For a moment she remained silent, looking straight at him with her splendid eyes, as if to read the book of his heart. At length she made answer:
“Because a woman worships you.”
He started, wondering quickly if his midnight visitor intended those words to convey a declaration of love. With an effort he smiled in a good-humoured way, but almost instantly his dark features regained their tragic expression.
“And if a woman pays me that compliment, is it not a misfortune for her?” he asked. There was a motive in her concealment there. What could it be?
“It surely should not be so, if the love is perfect, as it is in the present case.”
“Well,” he said, smiling, “apparently you are better acquainted with my private affairs than I am myself, Miss Mortimer. But in any case the love of this woman whom you mention can be only a passing fancy. True, I was loved once, long ago.

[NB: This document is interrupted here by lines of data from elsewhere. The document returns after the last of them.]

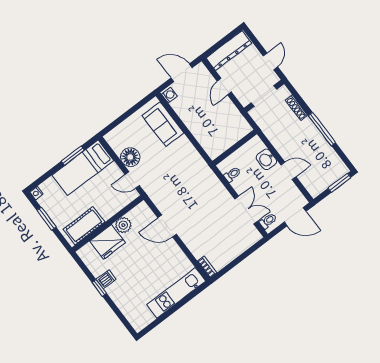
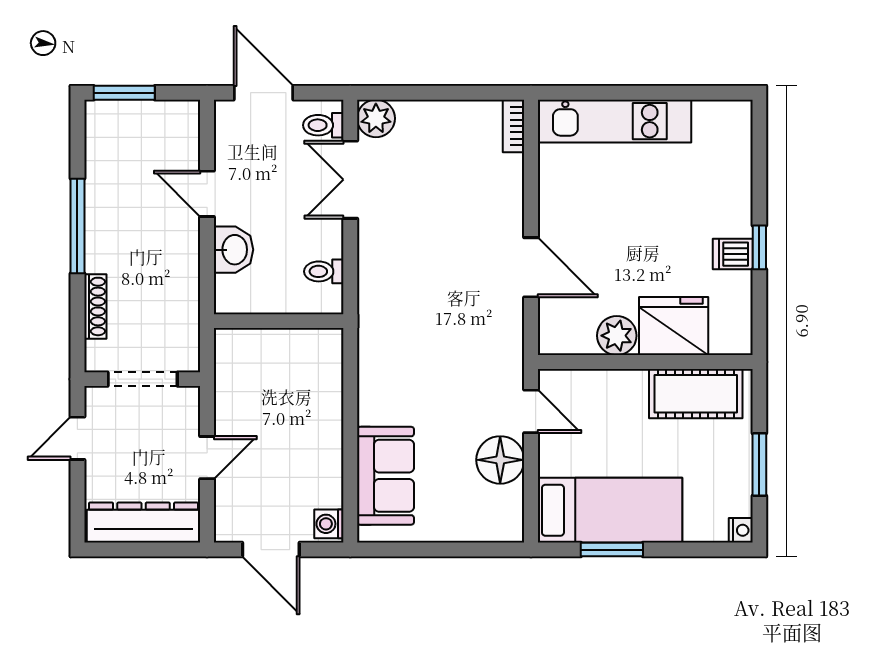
plant: (253, 236) -> (376, 118), added

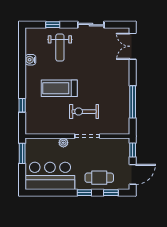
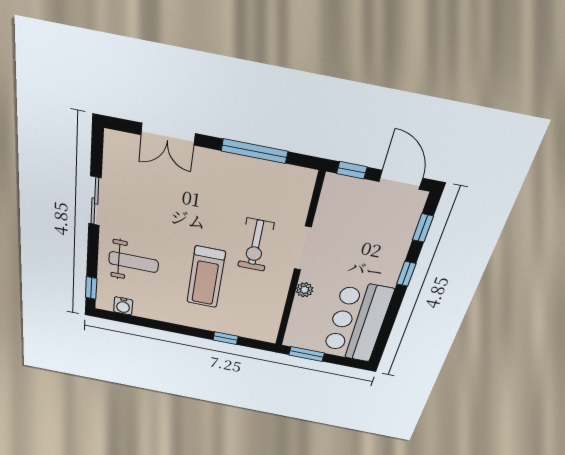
window: (53, 25) -> (91, 288), moved
double door: (133, 46) -> (168, 134), moved
water cooler: (30, 60) -> (123, 306), moved
cafe table: (99, 178) -> (387, 243), removed

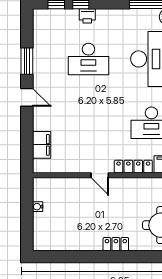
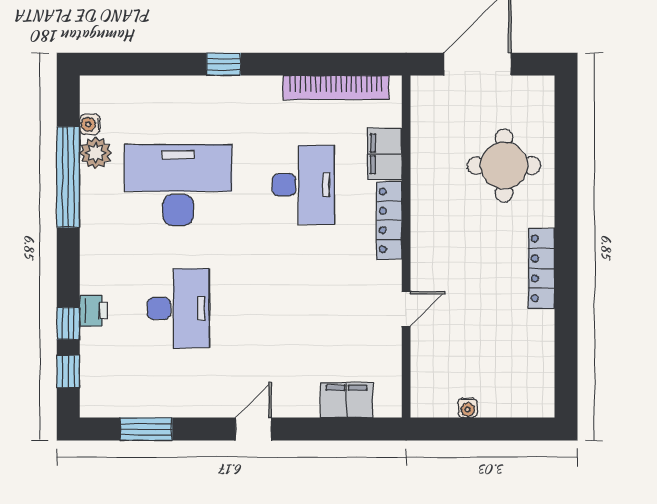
window: (27, 61) -> (146, 429), moved
door: (100, 175) -> (406, 309), moved
locker: (116, 244) -> (541, 268), width x1.53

But that all belongs to the past.”
“And the only relic of the bygone romance is that lock of hair? Yes, I know all. I have seen all. And your secret is, I assure you, safe with me.”
“But this woman who – well, who is attracted towards me? What is her name?” he demanded, not without some interest.
“You surely know her,” she answered. “The woman who is your best and most devoted friend – the woman in whom you should surely confide before attempting to take such a step as you are contemplating to-night – Lady Richard Nevill.”
His lips again set themselves hard at the mention of that name. Was it uttered in sarcasm, or was she in real earnest? He regarded her keenly for a moment, and then inclined to the latter opinion.
“The relations existing between Lady Richard and myself are our own affair,” he said, vexed by her reference to a subject which of all others, next to the knowledge of his sin, perturbed him most.